As Full Circle begins, the two women from Lux Boreal, garbed in long dark dresses by Paloma Young, stand apart from each other, rarely moving from the areas of dappled light that Mullins has pinned them in. They're eloquent, these two—Azalea López at first echoing Briseida López's gestures. They touch their faces, wreath their arms protectively around their own bodies. Tom Ontiveros's projections (neatly fitted into the moldings on the church wall) sometimes show a lush foliage at poignant odds with their grief. Gradually, other black-clad women join—11 of them, a who's who of downtown dance—to create a country in which sympathy and peacefulness engender joy.
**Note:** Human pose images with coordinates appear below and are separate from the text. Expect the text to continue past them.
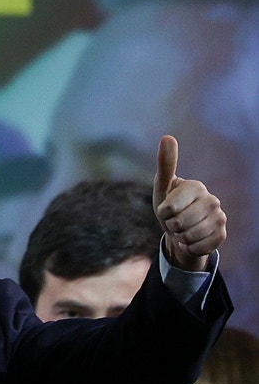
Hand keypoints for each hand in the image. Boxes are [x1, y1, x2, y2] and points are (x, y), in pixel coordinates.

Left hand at [153, 135, 225, 270]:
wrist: (180, 232)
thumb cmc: (168, 207)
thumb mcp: (162, 187)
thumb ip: (166, 164)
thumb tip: (168, 137)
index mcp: (196, 187)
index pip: (170, 207)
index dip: (163, 212)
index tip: (166, 209)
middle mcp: (212, 200)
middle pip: (180, 223)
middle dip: (171, 226)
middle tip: (174, 221)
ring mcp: (219, 217)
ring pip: (190, 236)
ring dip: (180, 237)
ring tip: (183, 230)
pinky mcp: (222, 234)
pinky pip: (199, 247)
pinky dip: (190, 247)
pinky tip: (192, 240)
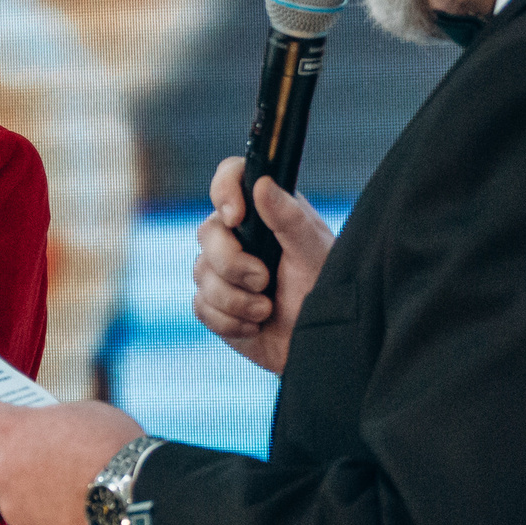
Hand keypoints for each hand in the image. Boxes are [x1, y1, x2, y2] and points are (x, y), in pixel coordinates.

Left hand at [0, 389, 144, 524]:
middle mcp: (1, 470)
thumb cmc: (114, 447)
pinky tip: (78, 507)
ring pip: (13, 491)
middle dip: (11, 453)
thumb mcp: (82, 413)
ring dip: (32, 486)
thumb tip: (46, 432)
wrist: (139, 499)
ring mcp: (14, 508)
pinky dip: (48, 513)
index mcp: (9, 430)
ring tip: (72, 484)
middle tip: (44, 450)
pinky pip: (32, 518)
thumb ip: (50, 422)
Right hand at [192, 155, 333, 374]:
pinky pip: (201, 306)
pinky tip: (255, 325)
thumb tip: (263, 184)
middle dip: (233, 264)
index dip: (224, 190)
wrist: (316, 346)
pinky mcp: (214, 304)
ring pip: (201, 274)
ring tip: (266, 310)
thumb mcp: (314, 253)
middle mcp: (240, 236)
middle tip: (264, 280)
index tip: (236, 217)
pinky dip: (229, 321)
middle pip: (207, 233)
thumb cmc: (325, 294)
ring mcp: (223, 271)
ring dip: (236, 300)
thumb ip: (290, 218)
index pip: (231, 178)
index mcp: (266, 213)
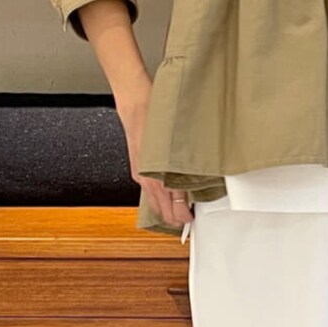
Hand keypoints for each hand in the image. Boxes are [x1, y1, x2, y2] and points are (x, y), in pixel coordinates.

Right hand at [116, 91, 193, 229]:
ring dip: (166, 210)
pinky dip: (159, 197)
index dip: (183, 219)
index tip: (191, 221)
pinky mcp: (138, 168)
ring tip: (179, 212)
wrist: (136, 104)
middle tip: (187, 222)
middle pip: (161, 211)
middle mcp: (147, 179)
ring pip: (154, 202)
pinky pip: (149, 190)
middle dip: (174, 219)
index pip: (173, 209)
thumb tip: (191, 187)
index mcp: (157, 178)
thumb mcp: (173, 148)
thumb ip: (182, 170)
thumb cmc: (154, 119)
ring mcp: (141, 174)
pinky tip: (167, 194)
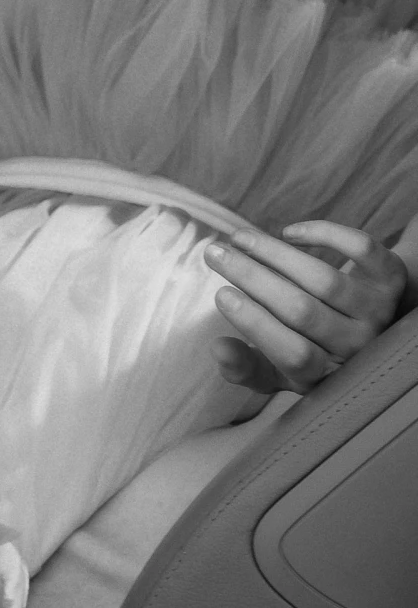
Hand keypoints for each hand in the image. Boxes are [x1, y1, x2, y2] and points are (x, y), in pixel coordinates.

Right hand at [207, 221, 409, 395]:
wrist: (378, 324)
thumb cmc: (315, 347)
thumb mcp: (281, 370)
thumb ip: (248, 367)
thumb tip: (218, 348)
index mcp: (326, 374)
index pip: (292, 354)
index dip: (255, 324)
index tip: (221, 294)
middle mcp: (357, 346)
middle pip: (302, 311)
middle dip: (252, 277)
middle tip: (215, 254)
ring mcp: (379, 311)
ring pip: (324, 279)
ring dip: (275, 252)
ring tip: (239, 237)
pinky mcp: (392, 278)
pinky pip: (360, 248)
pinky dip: (323, 234)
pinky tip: (290, 233)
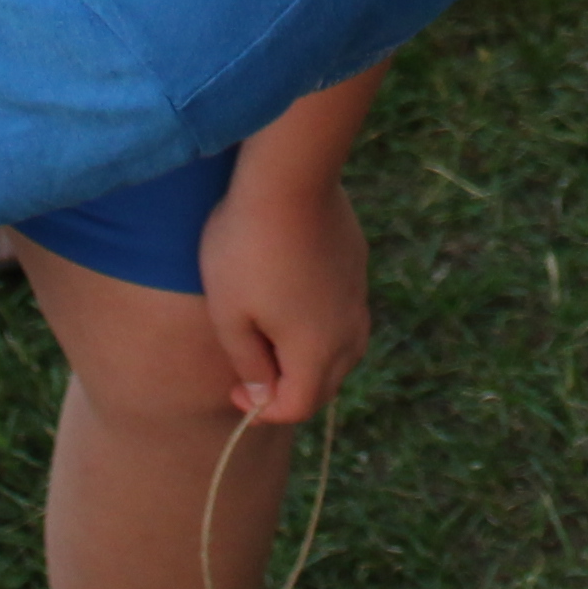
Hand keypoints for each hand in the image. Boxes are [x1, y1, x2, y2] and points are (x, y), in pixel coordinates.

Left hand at [194, 173, 368, 423]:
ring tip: (275, 342)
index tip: (235, 390)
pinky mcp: (358, 266)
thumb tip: (262, 395)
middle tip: (251, 372)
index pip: (297, 406)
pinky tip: (293, 299)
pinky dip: (323, 325)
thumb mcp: (229, 313)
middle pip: (324, 385)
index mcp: (316, 352)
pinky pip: (346, 314)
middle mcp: (347, 332)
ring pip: (343, 352)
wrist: (289, 178)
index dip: (263, 410)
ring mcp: (357, 297)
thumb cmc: (247, 248)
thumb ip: (247, 362)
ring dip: (311, 361)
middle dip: (289, 391)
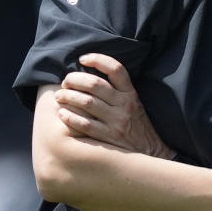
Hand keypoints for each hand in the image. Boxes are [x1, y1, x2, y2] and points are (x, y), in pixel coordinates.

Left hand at [54, 53, 175, 159]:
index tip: (82, 59)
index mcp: (130, 93)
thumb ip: (118, 90)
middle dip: (74, 80)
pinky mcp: (109, 137)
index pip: (115, 68)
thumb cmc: (137, 124)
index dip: (98, 59)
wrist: (151, 151)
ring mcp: (117, 121)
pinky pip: (85, 124)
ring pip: (87, 102)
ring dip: (68, 97)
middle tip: (65, 82)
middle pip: (95, 84)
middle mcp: (124, 104)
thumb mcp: (134, 102)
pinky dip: (71, 117)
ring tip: (59, 97)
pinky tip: (62, 114)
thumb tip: (89, 76)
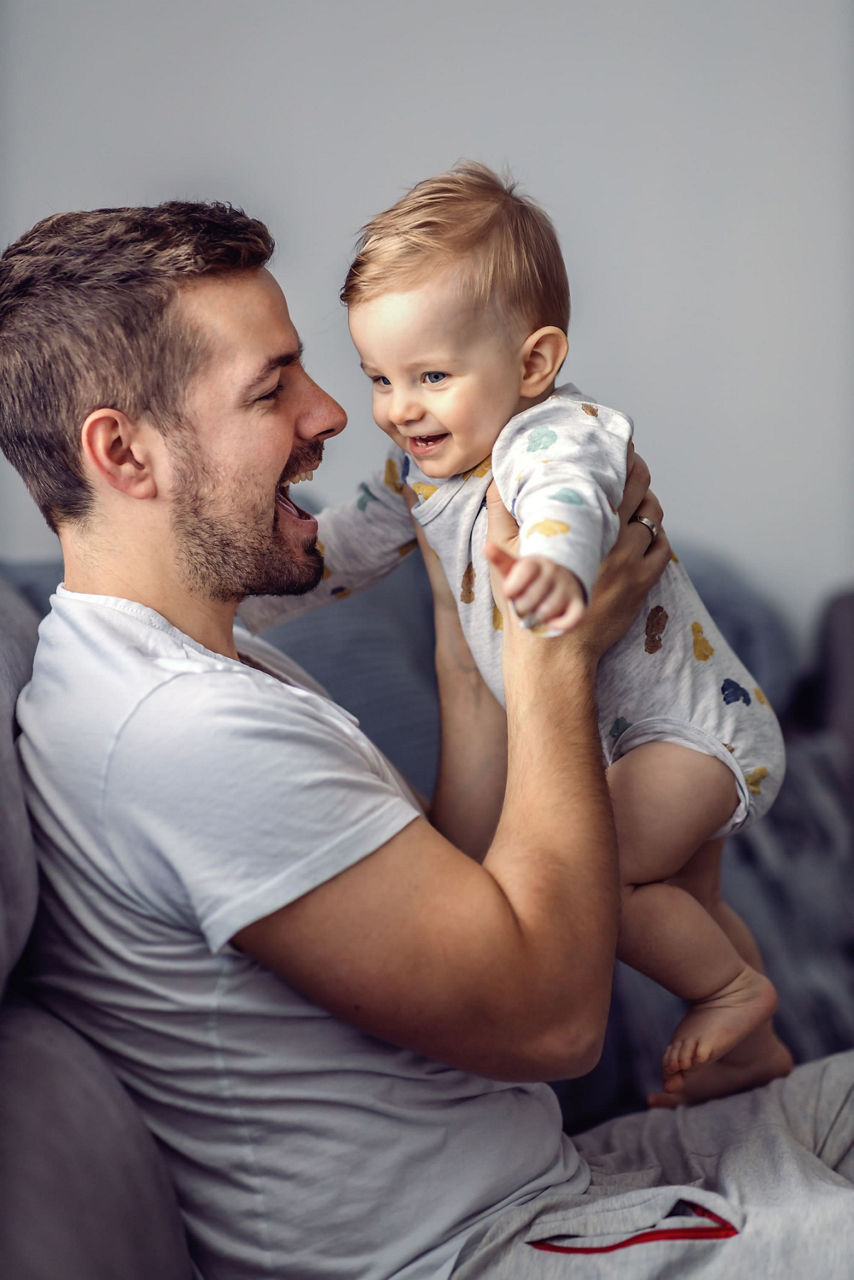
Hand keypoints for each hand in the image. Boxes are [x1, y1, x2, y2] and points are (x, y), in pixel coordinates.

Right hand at [484, 448, 669, 660]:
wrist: (553, 651)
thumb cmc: (527, 603)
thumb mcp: (504, 557)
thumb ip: (501, 514)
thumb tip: (497, 480)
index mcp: (583, 530)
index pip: (613, 483)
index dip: (621, 462)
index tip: (619, 448)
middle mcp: (612, 543)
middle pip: (640, 495)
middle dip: (639, 476)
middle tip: (633, 464)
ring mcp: (631, 565)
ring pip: (653, 521)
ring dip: (648, 506)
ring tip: (638, 498)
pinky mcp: (641, 586)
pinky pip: (660, 549)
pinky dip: (656, 535)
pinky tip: (645, 531)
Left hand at [502, 555, 586, 633]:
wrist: (556, 580)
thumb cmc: (528, 577)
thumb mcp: (513, 567)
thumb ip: (500, 558)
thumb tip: (487, 547)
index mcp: (535, 562)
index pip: (525, 571)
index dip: (512, 587)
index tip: (509, 591)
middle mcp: (554, 572)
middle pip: (530, 599)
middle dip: (520, 607)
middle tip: (522, 604)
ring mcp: (567, 587)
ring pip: (547, 611)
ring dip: (537, 618)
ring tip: (535, 611)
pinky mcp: (578, 603)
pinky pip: (574, 618)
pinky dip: (561, 624)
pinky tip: (552, 623)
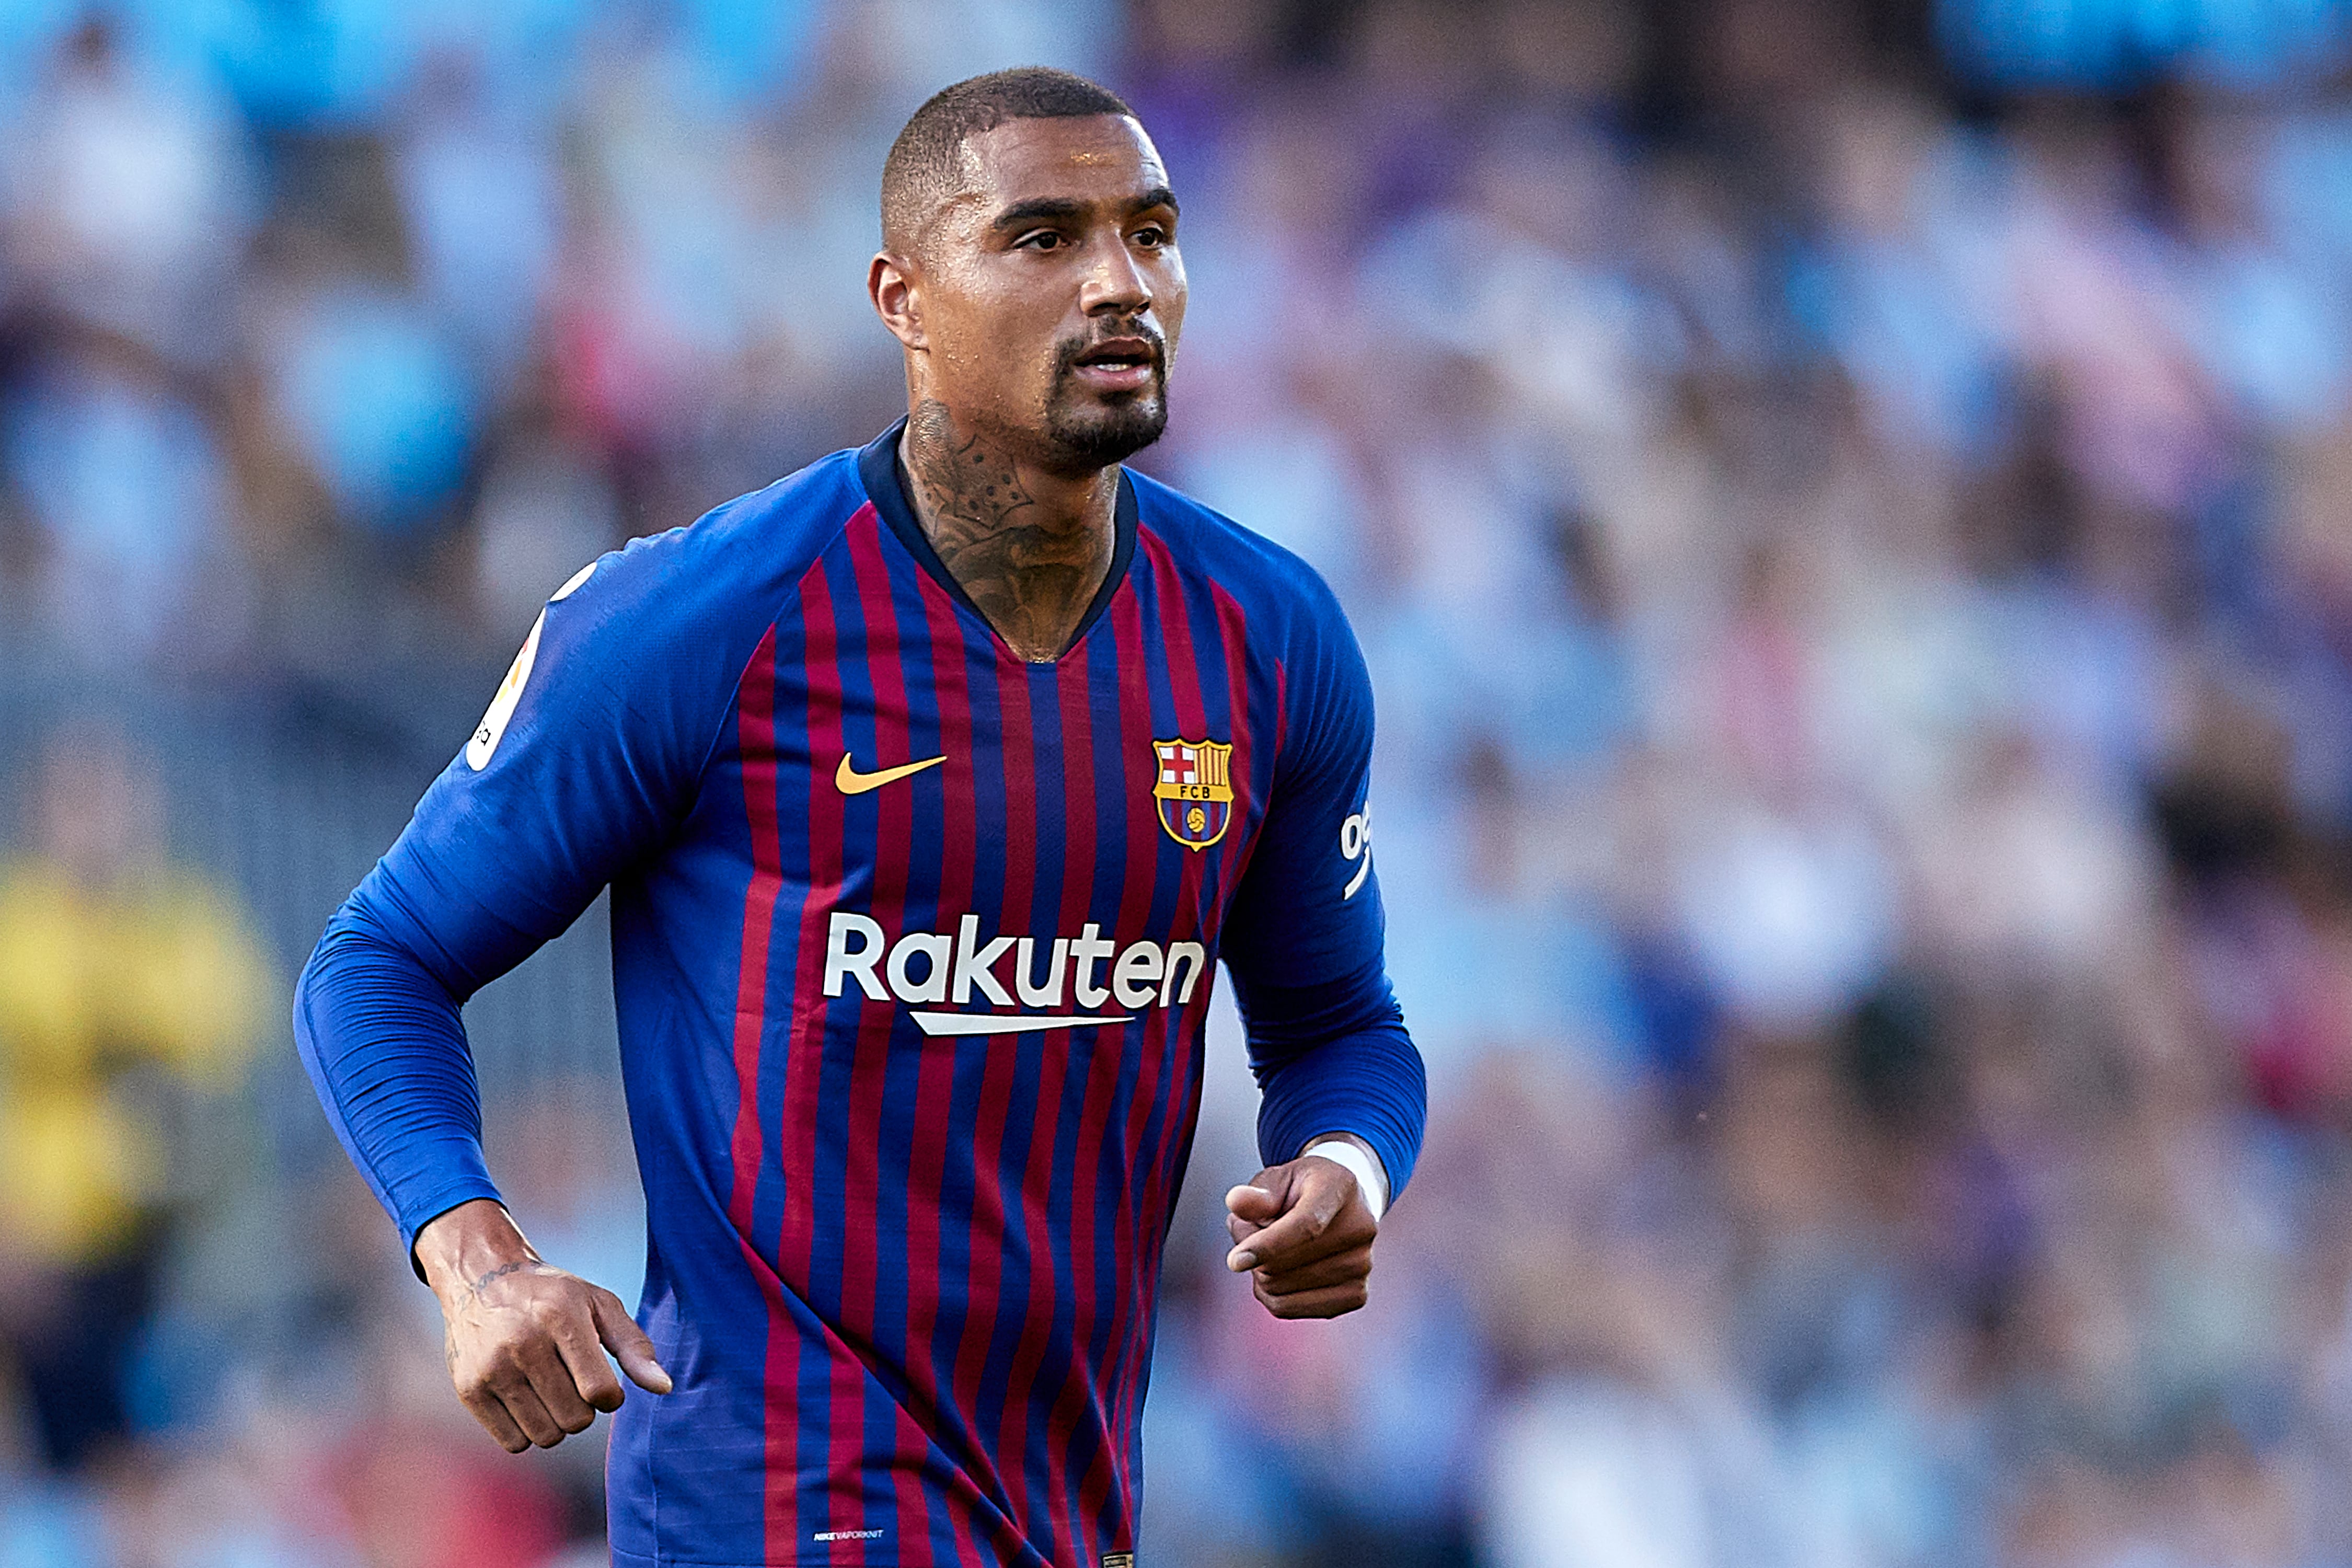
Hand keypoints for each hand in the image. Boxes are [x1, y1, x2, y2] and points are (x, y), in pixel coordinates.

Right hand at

Some sit and watch when five of them (Carrie Ahern, Barnes, Eun Jung Gonzalez, Carolyn Hall, and Bronwen MacArthur) match Beethoven's rich allegro with playful, spirited, full-bodied dancing.

In Nada, Hall perhaps stands for Green—the traveling choreographer who must adapt to any company for whom she makes a piece. For a long time, Hall waits with her back to the audience, while the members of Lux Boreal stand in a file before her, craning around one another to get a better view of her. Green builds this lineup into a skillful game, later repeating and varying the formation to chart Hall's gradual assimilation (in the beginning someone, not unkindly, pushes her out of the way). To the ravishing Bach music and street sounds recorded in Tijuana and arranged by Alan Stone, Green mingles these fine and personable dancers in a variety of sequences, including two male-female duets. The two López women, plus Á Arámbula, David Mariano, Raul Navarro, and Henry Torres, may tussle or engage in vigorous yet easy-going ensemble dancing, but they're always unsentimentally tender with one another—capable but vulnerable. It's fascinating to watch the many ways in which Hall slips into their activities and then gets left behind or spun out, how they increasingly accept her and rely on her to complete their patterns.

The work of both Tanjuaquio and Green emerges from a world enmeshed in violence. The dancing they make, however abstract, offers a another model: moral, cooperative, peaceful.